Natural language processing (NLP) algorithms let machines analyze large volumes of text data and extract meaning from them. In the context of advertising, this means accurately gauging people’s sentiment by interpreting their reviews, comments on ads and other writings. From there, brands can measure how well an ad was received and deliver different messaging to people who responded negatively—or neutrally—in the future.

When coupled with computer vision (a field of AI that trains computers to interpret and understand the visual world), NLP can produce even better results. Computer vision(CV) algorithms can “look” at a piece of creative and assess it across thousands of dimensions, such as the types of objects in the picture, the number of people, whether they’re smiling and the percentage shown of people’s faces. By leveraging CV, brands can have a library of enriched data on creative assets and derive additional insights for targeting based on what individuals respond to.

By pairing insights from NLP-led sentiment analysis and CV, brands are in a position to target consumers with tremendous accuracy and relevance.

Preparing for the future

So, what to expect in the cookie-less world of ad targeting? On the one hand, PII in the clean rooms of walled gardens like Google and Facebook—where brands can match their first-data party data against aggregate publisher or platform data in a privacy-safe way in lieu of access to customer-level insights—will be strongholds of precision ad targeting and better audiences. On the other, AI will lead to the rise of improved probabilistic methods, uncovering new opportunities to supplement traditional marketing methods.

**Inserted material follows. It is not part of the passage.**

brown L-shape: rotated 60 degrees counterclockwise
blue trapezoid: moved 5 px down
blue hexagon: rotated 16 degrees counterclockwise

With AI taking on a larger scope across the marketing org and taking the main stage for data processing and modeling, more and more companies will embrace it.

But leveraging AI effectively and unlocking its full potential requires an investment in data science and engineering talent, not to mention computing resources to process terabytes of data.

What can we do now?

Here are four things to start focusing on now while we still have cookie data to fall back on:

  1. Make sure your data processing infrastructure is ready to work with extremely large volumes of data—or your agency partner’s is.
  2. Ensure your data warehouse (or your partner’s data warehouse) supports making insights from AI models available in near real time so they’re actionable for future targeting methods, including cohort-based methods.
  3. Ensure you have talent with the necessary skill set—or your agency partner does. Bringing AI and machine learning solutions to market requires a blend of analytical and engineering skills, as well as industry experience with diverse use cases.
  4. Equip your data models to optimize against an array of signals not limited to just Group IDs (i.e., FloC) but to any future signals coming out of sandbox environments.

AI has been a shiny object in our industry for years, but the imperative for meaningful adoption is urgent now. Marketers that follow through can avoid missing a beat after cookie deprecation and, ultimately, target consumers more effectively and honorably.